AÇÃO CIVIL PÚBLICA - Improbidade administrativa – Município de Palestina - Certames na modalidade convite – Contratação de serviços de transporte, de construção de alambrado e para aquisição de geladeira - Alegação de fraudes nos diversos processos de licitação - Não ocorrência - Tratando-se de pretensão voltada à nulidade de atos da Administração sob o fundamento de improbidade administrativa e de prejuízo ao Erário, é necessária a demonstração do efetivo dano, que não se presume, e da má-fé dos envolvidos, não sendo suficientes condutas meramente irregulares - Inteligência dos artigos 10, "caput" e 11, "caput", da Lei n° 8.429/92 — Sentença de parcial procedência - Recurso do Ministério Público não provido, provido o do réu condenado PROCESSO - Ação civil pública por ato de improbidade administrativa - Propositura pelo Ministério Público - Condenação nas custas e honorários - Inadmissibilidade, salvo comprovada má-fé (art. 18 da Lei 8 078/90) - Recurso provido para esse fim

Conforme se extrai do julgado, tem-se que a improbidade administrativa, mais que um ato ilegal, deve traduzir, necessariamente, a falta de boa-fé, a desonestidade, o que não restou comprovado nos autos pelas informações disponíveis no relatório nº 174/07, fls. 1072-1090, ao contrário, consta dos autos que à falta de pagamento à empresa contratada somente foi frustadas em razão de restrições orçamentárias e financeiras abruptamente comunicada pela Pasta fazendária.

No mesmo sentedio é da Jurisprudencia do Tribunal de Justiça de Minas Gerais conforme acórdão assim ementado:

EMENTA: IMPROBIDADE ADMINISTRATIVA - PENAS - IRREGULARIDADE - CONTRATAÇÃO - VERBAL - AUSÊNCIA - DOLO - MÁ-FÉ - CULPA GRAVE - PREJUÍZO - INEXISTÊNCIA. IMPROCEDÊNCIA - AÇÃO - CIVIL - PÚBLICA. - Consoante já decidiu o eg. Superior Tribunal de Justiça, rel. Min.
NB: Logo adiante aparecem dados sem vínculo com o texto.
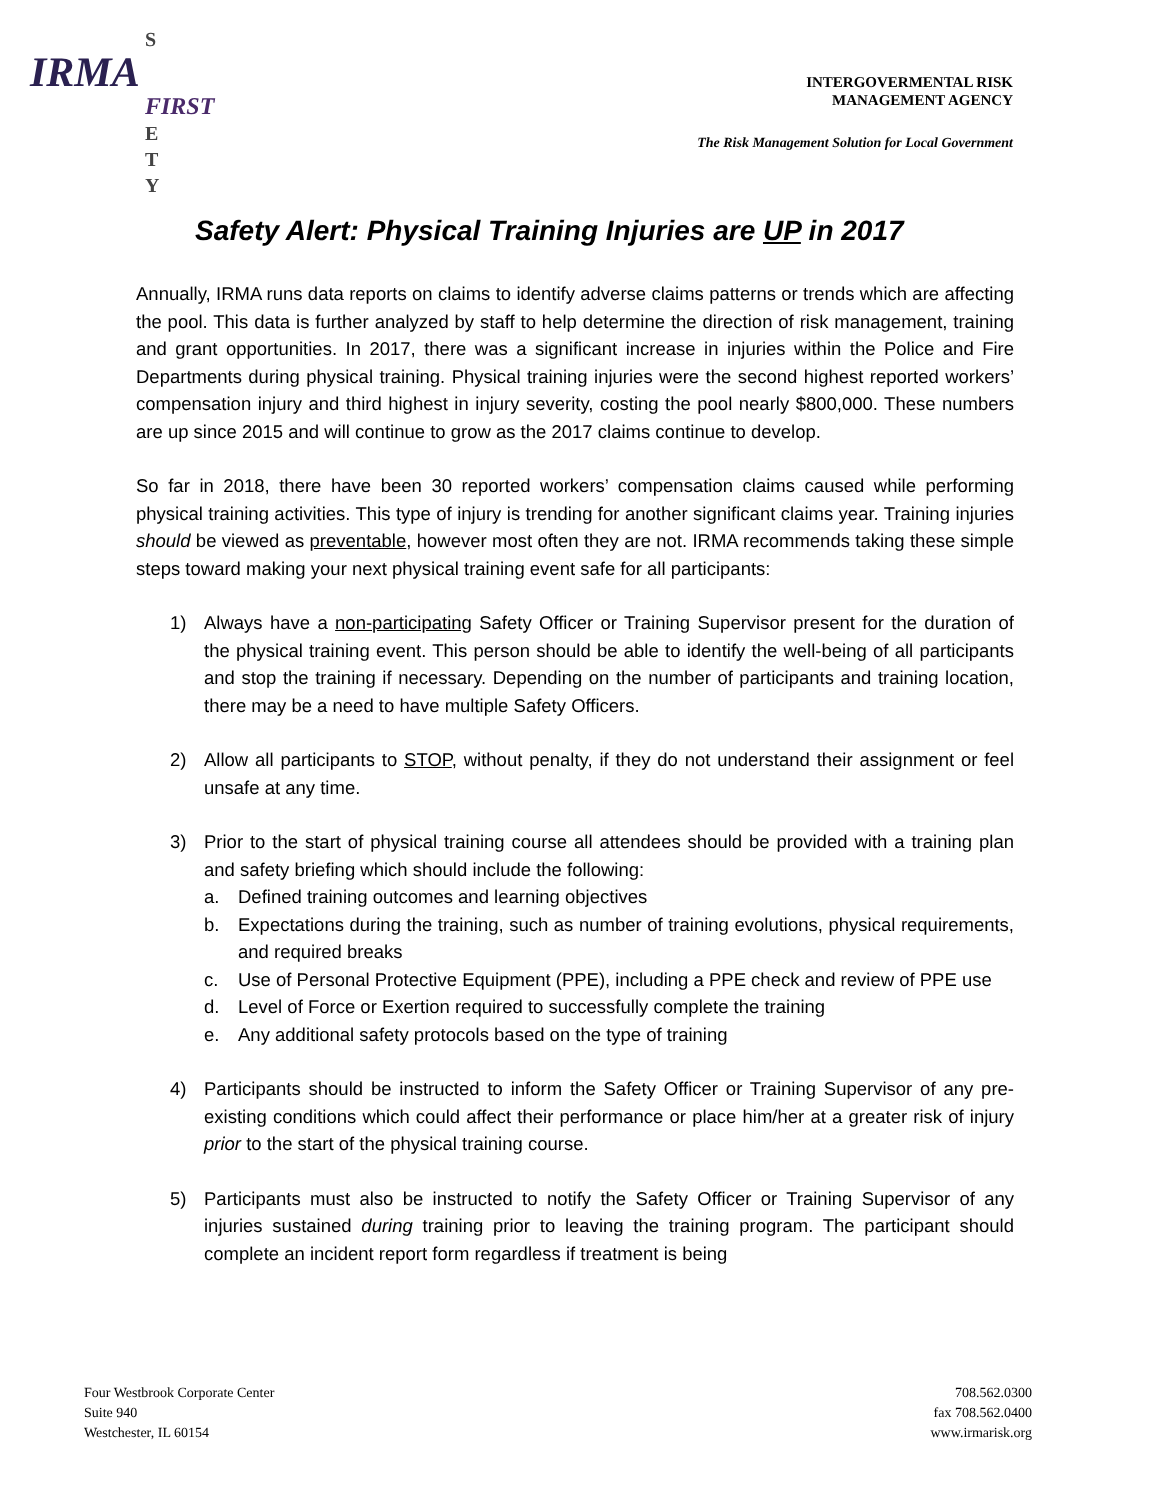S
IRMA
FIRST
E
T
Y
INTERGOVERMENTAL RISK
MANAGEMENT AGENCY
The Risk Management Solution for Local Government
Safety Alert: Physical Training Injuries are UP in 2017
Annually, IRMA runs data reports on claims to identify adverse claims patterns or trends which are affecting the pool. This data is further analyzed by staff to help determine the direction of risk management, training and grant opportunities. In 2017, there was a significant increase in injuries within the Police and Fire Departments during physical training. Physical training injuries were the second highest reported workers’ compensation injury and third highest in injury severity, costing the pool nearly $800,000. These numbers are up since 2015 and will continue to grow as the 2017 claims continue to develop.
So far in 2018, there have been 30 reported workers’ compensation claims caused while performing physical training activities. This type of injury is trending for another significant claims year. Training injuries should be viewed as preventable, however most often they are not. IRMA recommends taking these simple steps toward making your next physical training event safe for all participants:
1) Always have a non-participating Safety Officer or Training Supervisor present for the duration of the physical training event. This person should be able to identify the well-being of all participants and stop the training if necessary. Depending on the number of participants and training location, there may be a need to have multiple Safety Officers.
2) Allow all participants to STOP, without penalty, if they do not understand their assignment or feel unsafe at any time.
3) Prior to the start of physical training course all attendees should be provided with a training plan and safety briefing which should include the following:
a. Defined training outcomes and learning objectives
b. Expectations during the training, such as number of training evolutions, physical requirements, and required breaks
c. Use of Personal Protective Equipment (PPE), including a PPE check and review of PPE use
d. Level of Force or Exertion required to successfully complete the training
e. Any additional safety protocols based on the type of training
4) Participants should be instructed to inform the Safety Officer or Training Supervisor of any pre-existing conditions which could affect their performance or place him/her at a greater risk of injury prior to the start of the physical training course.
5) Participants must also be instructed to notify the Safety Officer or Training Supervisor of any injuries sustained during training prior to leaving the training program. The participant should complete an incident report form regardless if treatment is being
Four Westbrook Corporate Center
Suite 940
Westchester, IL 60154
708.562.0300
fax 708.562.0400
www.irmarisk.org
Garcia Vieira, a Lei 8.429/92 "alcança o administrador desonesto, não o inábil (REsp 213.994-MG, DJU 27.09.99). - Assim, a mera irregularidade na forma de contratação (verbal), não acarreta, por si só, a aplicação das penas da lei de improbidade administrativa, especialmente porque não comprovados o dolo, a má-fé e nem mesmo a culpa grave, ausente, também, qualquer tipo de prejuízo para a municipalidade.

Deveras, a Lei de improbidade, portanto, não pune a mera ilegalidade, mas sim a conduta ilegal ou imoral do agente público, e de todo aquele que o auxilie, voltada para a corrupção.

Conforme se extrai dos autos, depreende-se que a Instrução Técnica não comprovou, de forma inequívoca, o efetivo dano sofrido, ademais, a simples alegação de que os serviços executados na Ponte do Rio Blink foram perdidos não é motivo plausível para caracterização do dano, tão pouco pode ser admissível para caracterizar a ação dolosa do responsável - devido à falta de pagamento à empresa contratada.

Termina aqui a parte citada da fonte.